Dear Oracle, we need to talk about the future of MySQL
Summary
A coalition of MySQL users and developers has published an open letter inviting Oracle to join plans for a vendor-neutral, nonprofit foundation to steward MySQL’s future. The initiative — which has gained roughly 100 signatures from companies and community figures at time of writing — aims to address declining community engagement and transparency under Oracle’s stewardship.
The letter lists core concerns: falling popularity and market share versus PostgreSQL, opaque development practices (private code drops and limited roadmap visibility), public tracking of security bugs without easy verification, perceived prioritisation of proprietary enterprise features and HeatWave, and an ageing developer base with few newcomers. The group argues an independent foundation would create a shared home for the ecosystem and help make MySQL more open and sustainable.
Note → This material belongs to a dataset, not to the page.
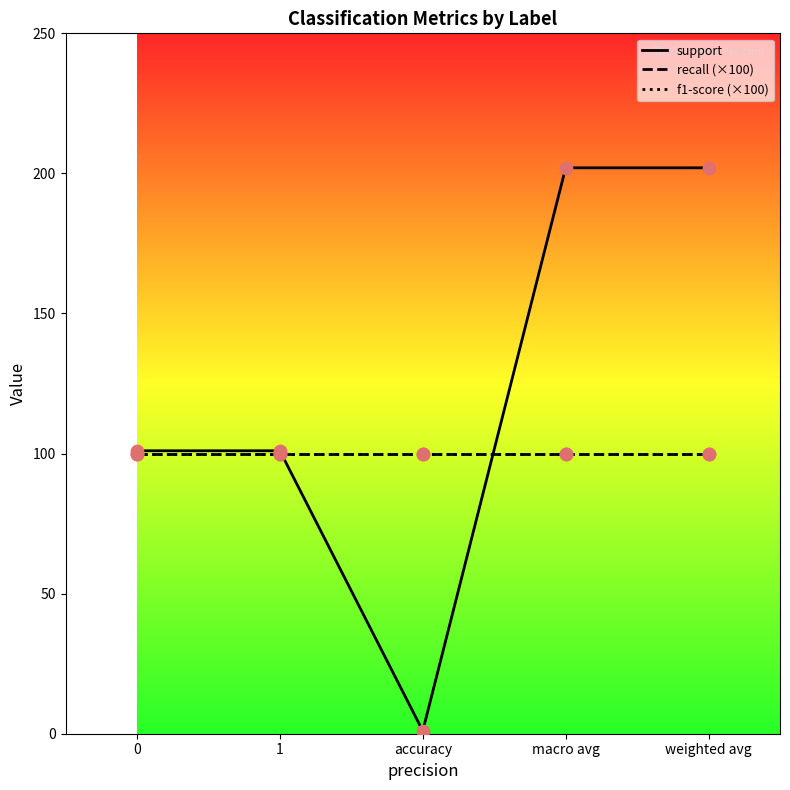

What is the total value across all series at 0?

301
Vadim Tkachenko (speaking for the organisers) says Oracle has until the end of March to signal whether it will participate; if not, the group may proceed without Big Red. Percona co-founder Peter Zaitsev and other signatories want an independent body to hold Oracle accountable and to encourage a level playing field similar to PostgreSQL’s ecosystem. Oracle has recently promised a ‘new era’ for MySQL, but the community remains sceptical amid leadership churn and departures.
Key Points
- Community open letter requests Oracle join an independent, vendor-neutral MySQL foundation to govern the project.
- Signatories (≈100) cite transparency issues: private code drops, unclear roadmap and frustrating contribution processes.
- Concerns include falling adoption compared with PostgreSQL and difficulty attracting new contributors and younger developers.
- Security bug tracking and perceived prioritisation of proprietary enterprise features undermine trust in the Community Edition.
- The group has given Oracle until the end of March to respond; it may proceed without Oracle if no meaningful engagement occurs.
- Oracle has announced a renewed approach to MySQL, but community scepticism persists after staff departures and slow commit activity.
Why should I read this?
If you run, build on, or care about open-source databases, this one matters. The MySQL ecosystem is at a crossroads — either Oracle helps shape a more open, collaborative future, or the community will try to take stewardship into its own hands. Short version: if MySQL matters to you, keep an eye on this before things get messier.
Author style
Punchy: This is a timely, high-stakes intervention from people who depend on MySQL. The piece is short but important — it flags governance, transparency and competition issues that will affect deployments, contributions and vendor relationships going forward.
Context and relevance
The proposal sits at the intersection of broader industry trends: rising preference for PostgreSQL among new projects, increasing scrutiny of corporate stewardship of open-source projects, and the need for modern database features (for example, vector search for AI workloads). An independent foundation could restore confidence, encourage wider vendor participation, and help attract new contributors — all of which matter to organisations relying on MySQL for production systems.